La liste est magnifique ! C'est peut-être étrange de la qualifier ainsi mais elle n'est pas "à la Prévert", pas vraiment comme dans la bible pour ses nombreuses généalogies non plus. C'est aussi une époque, de "faire la liste", celle-là même. Aujourd'hui, on fait des tableaux, des Power Point en dessin, on ne fait plus de liste linéaire comme cela, dure à lire, comme dans le temps. Mais elle n'est pas si rêche cette liste, il y a l'encart de "– sa mère –" (et les autres, quelles filiations se dira-t'on ? Je pense que l'important n'est pas la réponse mais justement de se poser la question, comme si les questions en suspend était la clé à ne pas oublier, une certaine idée de la liberté : On ne saura pas, mais on aura demander !) et de même avec le second encart de "– tenancière –" puis le troisième "– la Parisienne –", puis le quatrième "– au doigt coupé –", puis le cinquième "– une grande blonde –". Tous ces prénoms étaient en vogue au milieu du siècle dernier, on en croise encore quelques unes aujourd'hui. Aucune n'est dite "- juive--" et pourtant à ma lecture et à travers ces points, je trouve que ça crie.

Comme dans cette seconde phrase du poème, ce "— N'y va pas !"
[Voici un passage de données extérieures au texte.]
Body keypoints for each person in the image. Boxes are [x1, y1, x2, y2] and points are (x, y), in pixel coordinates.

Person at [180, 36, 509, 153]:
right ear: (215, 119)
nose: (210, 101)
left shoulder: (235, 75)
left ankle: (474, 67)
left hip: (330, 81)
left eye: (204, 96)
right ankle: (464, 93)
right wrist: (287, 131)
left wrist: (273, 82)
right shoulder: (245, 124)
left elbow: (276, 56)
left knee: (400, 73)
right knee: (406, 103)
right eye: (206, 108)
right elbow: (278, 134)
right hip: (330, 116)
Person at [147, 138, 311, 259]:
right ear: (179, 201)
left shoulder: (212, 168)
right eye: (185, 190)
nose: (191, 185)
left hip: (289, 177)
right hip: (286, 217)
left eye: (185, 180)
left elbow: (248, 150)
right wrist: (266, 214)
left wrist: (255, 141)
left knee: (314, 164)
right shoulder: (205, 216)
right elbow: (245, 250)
C'est pourquoi je la trouve magnifique, cette liste au milieu de ce poème, et je ne pense pas qu'on pourrait y lire de la même façon l'esclavage ou le goulag. En omettant les mots-clés de la Shoah, ça révèle, ça percute. Les personnes qui ont vécu cette époque et ces drames n'avaient pas les mots-clés non plus, ils pouvaient juste, comme nous, se poser des questions, même si les réponses ne risquaient pas de tomber.

   MartinHer   
22/10/2022
 a aimé ce texte 
Bien ↑
Définitivement j'aime les poèmes courts. Réussir à créer une image en si peu de lignes n'est pas évident. Serait-ce le pouvoir des prénoms ? Car même si je rejoins Zoe sur la faiblesse poétique d'une telle liste, je me demande si elle ne contient pas finalement un pouvoir - caché - de réminiscence, qui joue en faveur du reste de votre texte.
Merci pour la lecture.

   Pouet   
3/12/2022
 a aimé ce texte 
Beaucoup ↑
Slt,

un moment d'Histoire exposé avec pudeur, mais surtout avec une très grande force d'évoquation poétique.
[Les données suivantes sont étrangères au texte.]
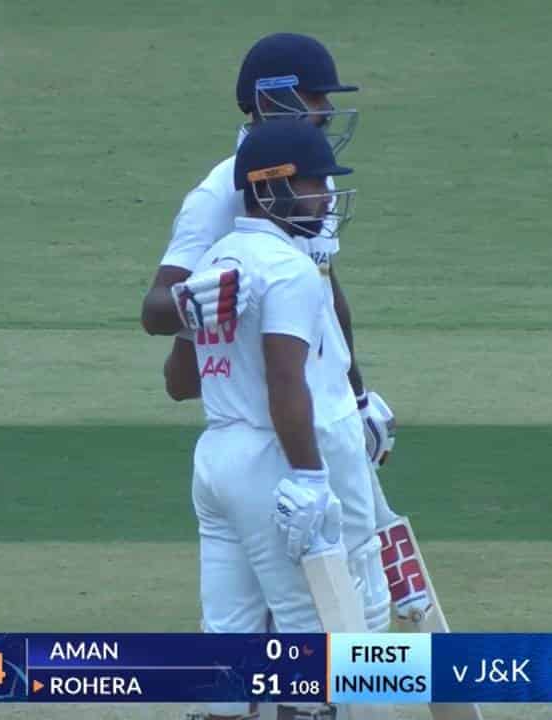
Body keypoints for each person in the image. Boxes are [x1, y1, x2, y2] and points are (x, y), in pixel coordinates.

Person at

Les prénoms donnent bien évidemment Vie au texte, le rendant à la fois intime et universel.

Le bras. Le bras désigne ceux qui iront vers la mort. Le bras. Le bras retient, cherche à retenir, à défaut d'enlacer. Le bras. Ce bras qui portera la marque de l'infamie.

Un texte vraiment puissant dans une forme de minimaliste litanie touchant au macrocosme d'une humanité désarticulée. Une certaine façon d'effleurer ces étoiles qui marquèrent autant le ciel que le cœur.

   Eskisse   
3/12/2022
 a aimé ce texte 
Beaucoup ↑
Bonjour Raoul,

" givrés dans un amas d'attente"
La mort n'est pas nommée mais le lecteur devine que ces camions y conduisent. C'est là toute la force de suggestion du poème.

La liste des prénoms me paraît essentielle quand on sait que le régime totalitaire imposait de nouveaux prénoms aux futurs déportés, prénoms devant les différencier du reste de la population, leur volant ainsi leur identité, quand on sait que l'entreprise d'extermination s'effectuait sur la base scrupuleuse de listes de noms.

La liste du poème prend le contre-pied de ces listes en mettant l'accent sur les prénoms, en donnant une humanité à ceux qui en avaient été privés et en endossant une fonction testimoniale.

Ce qui est bien rendu aussi par le poème, c'est l'ignorance de ce qui reste impensable, inimaginable.